### TRY IT:
Below is a listing; transcribe it exactly but without any images.

### RECORDS SUPPLIED:
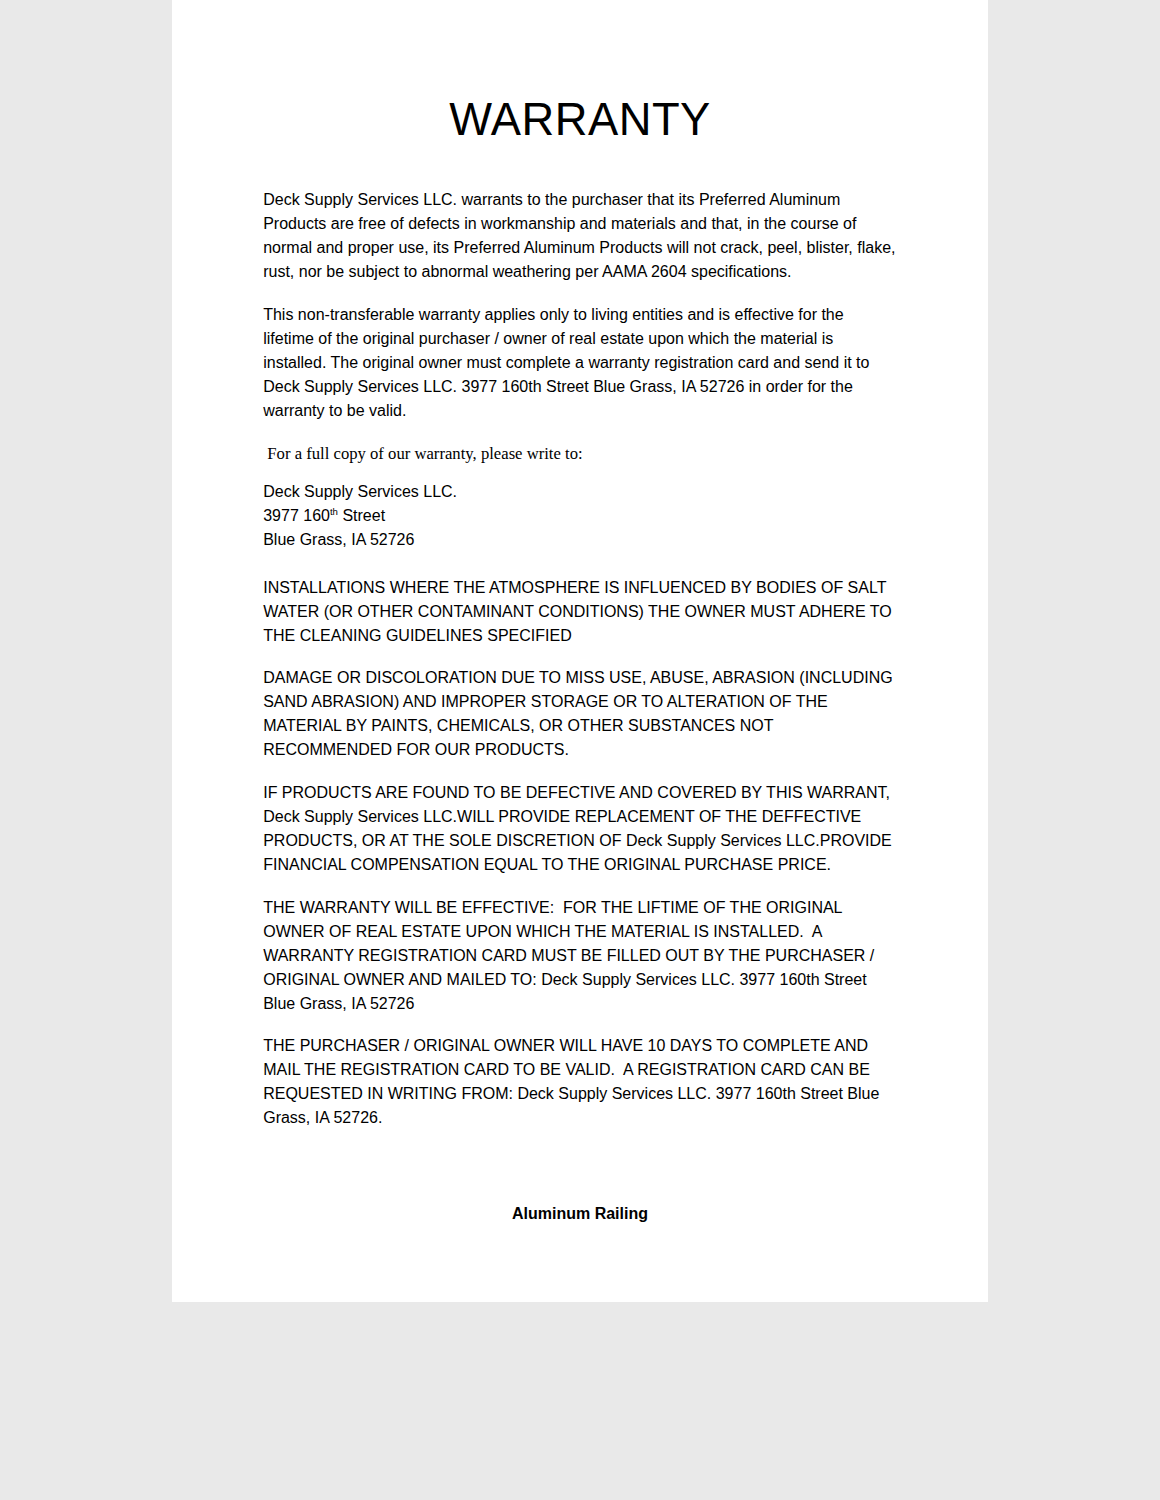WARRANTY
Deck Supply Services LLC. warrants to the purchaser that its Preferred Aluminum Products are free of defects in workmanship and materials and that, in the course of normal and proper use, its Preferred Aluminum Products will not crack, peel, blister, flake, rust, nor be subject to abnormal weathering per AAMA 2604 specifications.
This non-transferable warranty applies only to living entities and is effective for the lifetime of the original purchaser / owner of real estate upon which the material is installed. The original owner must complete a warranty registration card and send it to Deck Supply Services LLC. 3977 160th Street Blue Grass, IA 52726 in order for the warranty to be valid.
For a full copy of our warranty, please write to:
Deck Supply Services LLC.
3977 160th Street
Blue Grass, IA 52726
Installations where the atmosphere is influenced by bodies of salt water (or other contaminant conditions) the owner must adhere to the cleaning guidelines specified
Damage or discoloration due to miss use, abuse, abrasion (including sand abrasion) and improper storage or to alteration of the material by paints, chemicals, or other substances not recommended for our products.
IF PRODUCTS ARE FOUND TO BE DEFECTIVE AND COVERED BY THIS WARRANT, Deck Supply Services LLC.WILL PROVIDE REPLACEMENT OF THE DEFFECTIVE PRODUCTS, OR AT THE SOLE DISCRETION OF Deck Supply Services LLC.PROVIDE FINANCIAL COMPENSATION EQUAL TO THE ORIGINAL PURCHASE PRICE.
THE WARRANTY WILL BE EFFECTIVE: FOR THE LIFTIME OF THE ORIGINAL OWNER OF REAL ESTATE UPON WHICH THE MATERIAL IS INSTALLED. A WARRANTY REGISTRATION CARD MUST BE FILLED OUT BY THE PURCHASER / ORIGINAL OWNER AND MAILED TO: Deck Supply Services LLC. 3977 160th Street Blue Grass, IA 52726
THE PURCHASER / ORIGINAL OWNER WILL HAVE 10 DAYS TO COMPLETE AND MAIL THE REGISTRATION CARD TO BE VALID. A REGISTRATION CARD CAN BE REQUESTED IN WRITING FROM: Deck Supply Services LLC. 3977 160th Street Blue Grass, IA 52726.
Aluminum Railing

### ANSWER TO THE PROBLEM:
WARRANTY
Deck Supply Services LLC. warrants to the purchaser that its Preferred Aluminum Products are free of defects in workmanship and materials and that, in the course of normal and proper use, its Preferred Aluminum Products will not crack, peel, blister, flake, rust, nor be subject to abnormal weathering per AAMA 2604 specifications.
This non-transferable warranty applies only to living entities and is effective for the lifetime of the original purchaser / owner of real estate upon which the material is installed. The original owner must complete a warranty registration card and send it to Deck Supply Services LLC. 3977 160th Street Blue Grass, IA 52726 in order for the warranty to be valid.
For a full copy of our warranty, please write to:
Deck Supply Services LLC.
3977 160th Street
Blue Grass, IA 52726
Installations where the atmosphere is influenced by bodies of salt water (or other contaminant conditions) the owner must adhere to the cleaning guidelines specified
Damage or discoloration due to miss use, abuse, abrasion (including sand abrasion) and improper storage or to alteration of the material by paints, chemicals, or other substances not recommended for our products.
IF PRODUCTS ARE FOUND TO BE DEFECTIVE AND COVERED BY THIS WARRANT, Deck Supply Services LLC.WILL PROVIDE REPLACEMENT OF THE DEFFECTIVE PRODUCTS, OR AT THE SOLE DISCRETION OF Deck Supply Services LLC.PROVIDE FINANCIAL COMPENSATION EQUAL TO THE ORIGINAL PURCHASE PRICE.
THE WARRANTY WILL BE EFFECTIVE: FOR THE LIFTIME OF THE ORIGINAL OWNER OF REAL ESTATE UPON WHICH THE MATERIAL IS INSTALLED. A WARRANTY REGISTRATION CARD MUST BE FILLED OUT BY THE PURCHASER / ORIGINAL OWNER AND MAILED TO: Deck Supply Services LLC. 3977 160th Street Blue Grass, IA 52726
THE PURCHASER / ORIGINAL OWNER WILL HAVE 10 DAYS TO COMPLETE AND MAIL THE REGISTRATION CARD TO BE VALID. A REGISTRATION CARD CAN BE REQUESTED IN WRITING FROM: Deck Supply Services LLC. 3977 160th Street Blue Grass, IA 52726.
Aluminum Railing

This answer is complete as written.